### Request
Scan the material below for every line with the string "nuevo", and copy those lines.

### Data to examine
■ ■ ■ ■ ■

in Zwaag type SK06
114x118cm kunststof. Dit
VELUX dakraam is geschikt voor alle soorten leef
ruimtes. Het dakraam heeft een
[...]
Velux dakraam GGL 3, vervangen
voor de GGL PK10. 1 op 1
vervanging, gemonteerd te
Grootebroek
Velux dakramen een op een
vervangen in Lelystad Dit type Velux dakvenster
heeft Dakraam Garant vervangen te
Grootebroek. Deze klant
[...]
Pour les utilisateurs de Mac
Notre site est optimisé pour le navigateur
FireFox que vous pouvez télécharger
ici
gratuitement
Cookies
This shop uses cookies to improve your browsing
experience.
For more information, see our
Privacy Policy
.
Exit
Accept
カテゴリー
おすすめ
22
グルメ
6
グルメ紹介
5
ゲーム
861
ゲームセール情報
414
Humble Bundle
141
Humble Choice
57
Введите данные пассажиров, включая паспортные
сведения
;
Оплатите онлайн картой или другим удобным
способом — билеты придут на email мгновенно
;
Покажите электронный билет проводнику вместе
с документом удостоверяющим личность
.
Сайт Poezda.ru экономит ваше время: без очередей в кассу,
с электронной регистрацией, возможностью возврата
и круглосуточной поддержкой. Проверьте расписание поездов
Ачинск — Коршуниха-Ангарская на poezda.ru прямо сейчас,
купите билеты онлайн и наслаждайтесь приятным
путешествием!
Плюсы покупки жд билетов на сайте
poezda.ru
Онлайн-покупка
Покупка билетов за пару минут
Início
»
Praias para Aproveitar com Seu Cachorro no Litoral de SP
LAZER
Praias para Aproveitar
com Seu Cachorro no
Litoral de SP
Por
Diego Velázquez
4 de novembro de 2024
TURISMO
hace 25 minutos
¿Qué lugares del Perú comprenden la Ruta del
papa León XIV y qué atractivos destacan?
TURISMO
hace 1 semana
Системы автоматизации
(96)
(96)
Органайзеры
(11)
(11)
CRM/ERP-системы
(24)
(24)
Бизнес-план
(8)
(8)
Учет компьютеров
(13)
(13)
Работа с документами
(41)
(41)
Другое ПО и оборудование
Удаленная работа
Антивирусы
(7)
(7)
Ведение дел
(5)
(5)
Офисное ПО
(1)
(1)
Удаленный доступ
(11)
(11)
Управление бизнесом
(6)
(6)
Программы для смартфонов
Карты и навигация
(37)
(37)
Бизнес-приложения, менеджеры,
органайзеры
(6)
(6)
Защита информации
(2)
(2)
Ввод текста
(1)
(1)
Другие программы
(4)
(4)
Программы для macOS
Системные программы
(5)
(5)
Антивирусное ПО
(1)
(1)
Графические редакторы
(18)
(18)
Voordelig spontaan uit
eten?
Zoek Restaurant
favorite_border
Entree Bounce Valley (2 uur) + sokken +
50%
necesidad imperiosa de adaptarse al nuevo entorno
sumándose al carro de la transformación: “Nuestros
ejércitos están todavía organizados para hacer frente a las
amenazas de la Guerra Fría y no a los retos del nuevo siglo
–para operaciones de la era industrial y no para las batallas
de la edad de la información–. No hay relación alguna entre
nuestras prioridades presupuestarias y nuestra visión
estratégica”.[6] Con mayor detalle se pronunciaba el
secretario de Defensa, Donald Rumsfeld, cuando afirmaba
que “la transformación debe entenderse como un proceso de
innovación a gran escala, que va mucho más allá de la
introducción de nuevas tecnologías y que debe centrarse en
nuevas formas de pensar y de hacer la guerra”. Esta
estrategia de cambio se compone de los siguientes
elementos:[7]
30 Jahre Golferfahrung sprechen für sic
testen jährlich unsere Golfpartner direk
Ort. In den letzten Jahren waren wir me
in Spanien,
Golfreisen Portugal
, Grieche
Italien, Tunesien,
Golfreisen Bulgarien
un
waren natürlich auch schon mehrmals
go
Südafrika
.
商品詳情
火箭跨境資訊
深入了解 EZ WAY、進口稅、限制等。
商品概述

■ ■ ■ ■ ■

### Your solution
necesidad imperiosa de adaptarse al nuevo entorno
amenazas de la Guerra Fría y no a los retos del nuevo siglo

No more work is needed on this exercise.